INPUT MATERIAL:
┄┄┄┄┄┄┄┄┄┄

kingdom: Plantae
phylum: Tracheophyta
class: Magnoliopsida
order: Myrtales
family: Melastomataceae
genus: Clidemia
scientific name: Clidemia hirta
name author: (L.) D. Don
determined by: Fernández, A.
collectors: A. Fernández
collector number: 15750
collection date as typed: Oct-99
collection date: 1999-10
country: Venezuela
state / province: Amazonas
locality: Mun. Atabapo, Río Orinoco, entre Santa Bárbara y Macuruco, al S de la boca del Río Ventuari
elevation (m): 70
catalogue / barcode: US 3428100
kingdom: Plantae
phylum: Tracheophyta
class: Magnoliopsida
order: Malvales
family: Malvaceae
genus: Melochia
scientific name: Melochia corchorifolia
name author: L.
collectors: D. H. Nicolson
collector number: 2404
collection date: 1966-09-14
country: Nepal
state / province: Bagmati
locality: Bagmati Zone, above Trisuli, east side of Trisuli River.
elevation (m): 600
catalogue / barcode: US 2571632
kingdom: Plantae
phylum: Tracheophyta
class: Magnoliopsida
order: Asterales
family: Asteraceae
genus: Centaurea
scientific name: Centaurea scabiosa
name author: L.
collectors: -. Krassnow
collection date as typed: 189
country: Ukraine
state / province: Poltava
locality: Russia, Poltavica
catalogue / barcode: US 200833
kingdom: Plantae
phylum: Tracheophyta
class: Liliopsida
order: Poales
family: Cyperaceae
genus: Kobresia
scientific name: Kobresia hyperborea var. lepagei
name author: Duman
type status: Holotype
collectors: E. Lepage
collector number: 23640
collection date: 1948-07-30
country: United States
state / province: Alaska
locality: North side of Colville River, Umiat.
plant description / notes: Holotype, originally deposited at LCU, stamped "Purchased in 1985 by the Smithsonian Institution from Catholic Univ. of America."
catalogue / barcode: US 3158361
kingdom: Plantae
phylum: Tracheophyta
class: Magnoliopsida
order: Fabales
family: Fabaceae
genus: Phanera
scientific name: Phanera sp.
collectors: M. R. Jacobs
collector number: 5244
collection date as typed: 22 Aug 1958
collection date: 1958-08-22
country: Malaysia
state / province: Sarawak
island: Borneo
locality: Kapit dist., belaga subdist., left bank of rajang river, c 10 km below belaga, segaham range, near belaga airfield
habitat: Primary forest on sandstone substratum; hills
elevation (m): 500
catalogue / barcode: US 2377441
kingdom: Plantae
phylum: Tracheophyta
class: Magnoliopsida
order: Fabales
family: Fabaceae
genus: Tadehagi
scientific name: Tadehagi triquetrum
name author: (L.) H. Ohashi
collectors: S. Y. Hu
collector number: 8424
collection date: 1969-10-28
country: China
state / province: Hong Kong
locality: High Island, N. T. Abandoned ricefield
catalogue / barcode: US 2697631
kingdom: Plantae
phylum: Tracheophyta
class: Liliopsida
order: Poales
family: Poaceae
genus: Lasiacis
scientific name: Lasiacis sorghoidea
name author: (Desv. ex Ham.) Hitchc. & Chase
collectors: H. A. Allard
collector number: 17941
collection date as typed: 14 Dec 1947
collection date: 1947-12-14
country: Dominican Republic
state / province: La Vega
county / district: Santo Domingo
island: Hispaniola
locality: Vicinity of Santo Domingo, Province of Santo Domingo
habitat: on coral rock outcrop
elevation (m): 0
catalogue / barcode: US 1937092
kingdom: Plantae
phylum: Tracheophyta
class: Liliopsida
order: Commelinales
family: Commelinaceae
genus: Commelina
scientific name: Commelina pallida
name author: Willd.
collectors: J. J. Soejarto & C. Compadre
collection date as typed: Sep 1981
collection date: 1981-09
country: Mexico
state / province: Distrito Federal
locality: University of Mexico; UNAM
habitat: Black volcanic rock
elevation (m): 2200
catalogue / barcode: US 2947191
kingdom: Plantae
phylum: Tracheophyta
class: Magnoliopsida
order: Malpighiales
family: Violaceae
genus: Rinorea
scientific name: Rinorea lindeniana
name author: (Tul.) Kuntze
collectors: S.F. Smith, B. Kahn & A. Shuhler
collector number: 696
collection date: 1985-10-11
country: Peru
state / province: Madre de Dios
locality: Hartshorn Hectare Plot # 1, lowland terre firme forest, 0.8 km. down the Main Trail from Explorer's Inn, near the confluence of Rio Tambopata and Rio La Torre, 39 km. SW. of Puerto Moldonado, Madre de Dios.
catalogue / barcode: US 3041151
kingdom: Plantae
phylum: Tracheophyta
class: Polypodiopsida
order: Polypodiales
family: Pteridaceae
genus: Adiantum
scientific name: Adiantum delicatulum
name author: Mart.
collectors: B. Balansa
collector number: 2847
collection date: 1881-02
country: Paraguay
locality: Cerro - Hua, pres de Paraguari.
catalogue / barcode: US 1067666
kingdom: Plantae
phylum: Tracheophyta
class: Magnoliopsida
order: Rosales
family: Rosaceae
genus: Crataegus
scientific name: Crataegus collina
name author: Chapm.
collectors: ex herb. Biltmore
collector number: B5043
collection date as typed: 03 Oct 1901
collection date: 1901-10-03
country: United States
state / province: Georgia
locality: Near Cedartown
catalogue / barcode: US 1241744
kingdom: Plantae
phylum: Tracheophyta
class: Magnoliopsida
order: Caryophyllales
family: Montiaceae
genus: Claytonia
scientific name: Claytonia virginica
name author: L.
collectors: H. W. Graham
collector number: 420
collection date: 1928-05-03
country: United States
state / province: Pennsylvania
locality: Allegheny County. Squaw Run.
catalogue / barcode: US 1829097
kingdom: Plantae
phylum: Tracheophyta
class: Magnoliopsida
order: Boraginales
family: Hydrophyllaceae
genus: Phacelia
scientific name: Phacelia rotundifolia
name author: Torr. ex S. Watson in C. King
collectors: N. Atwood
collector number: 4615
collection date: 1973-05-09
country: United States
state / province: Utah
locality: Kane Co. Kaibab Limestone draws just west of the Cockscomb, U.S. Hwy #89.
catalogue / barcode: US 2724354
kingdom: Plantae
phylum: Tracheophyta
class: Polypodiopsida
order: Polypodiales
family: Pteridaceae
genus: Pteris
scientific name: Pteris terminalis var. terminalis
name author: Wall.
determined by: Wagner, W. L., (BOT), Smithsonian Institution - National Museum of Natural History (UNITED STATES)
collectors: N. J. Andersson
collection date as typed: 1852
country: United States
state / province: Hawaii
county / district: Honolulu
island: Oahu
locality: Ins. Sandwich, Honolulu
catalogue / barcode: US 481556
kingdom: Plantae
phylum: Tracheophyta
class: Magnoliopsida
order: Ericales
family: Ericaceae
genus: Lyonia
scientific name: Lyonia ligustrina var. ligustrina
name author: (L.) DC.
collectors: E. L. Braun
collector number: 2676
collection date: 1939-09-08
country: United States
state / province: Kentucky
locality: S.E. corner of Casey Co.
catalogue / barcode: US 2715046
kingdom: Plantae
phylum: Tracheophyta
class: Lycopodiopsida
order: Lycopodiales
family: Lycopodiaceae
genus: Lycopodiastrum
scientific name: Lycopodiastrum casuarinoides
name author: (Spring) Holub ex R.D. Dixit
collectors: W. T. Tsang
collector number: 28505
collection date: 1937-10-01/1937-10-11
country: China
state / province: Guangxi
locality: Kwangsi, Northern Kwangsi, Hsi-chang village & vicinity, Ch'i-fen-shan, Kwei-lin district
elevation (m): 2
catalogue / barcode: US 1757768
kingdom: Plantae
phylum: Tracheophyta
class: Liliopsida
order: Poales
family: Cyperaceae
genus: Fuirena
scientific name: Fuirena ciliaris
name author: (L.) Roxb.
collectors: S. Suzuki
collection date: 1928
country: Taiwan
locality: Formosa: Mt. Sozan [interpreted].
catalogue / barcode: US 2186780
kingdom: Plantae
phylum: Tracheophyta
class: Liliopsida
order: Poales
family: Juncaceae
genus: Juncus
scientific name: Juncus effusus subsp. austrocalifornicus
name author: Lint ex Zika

┄┄┄┄┄┄┄┄┄┄

EXERCISE DESCRIPTION:
Render the lines from the one with "collectors: B. Balansa" through the one with "name author: Chapm." as a JSON list of strings, one string per line, leaving out any blank lines.

WRITTEN SOLUTION:
[
  "collectors: B. Balansa",
  "collector number: 2847",
  "collection date: 1881-02",
  "country: Paraguay",
  "locality: Cerro - Hua, pres de Paraguari.",
  "catalogue / barcode: US 1067666",
  "kingdom: Plantae",
  "phylum: Tracheophyta",
  "class: Magnoliopsida",
  "order: Rosales",
  "family: Rosaceae",
  "genus: Crataegus",
  "scientific name: Crataegus collina",
  "name author: Chapm."
]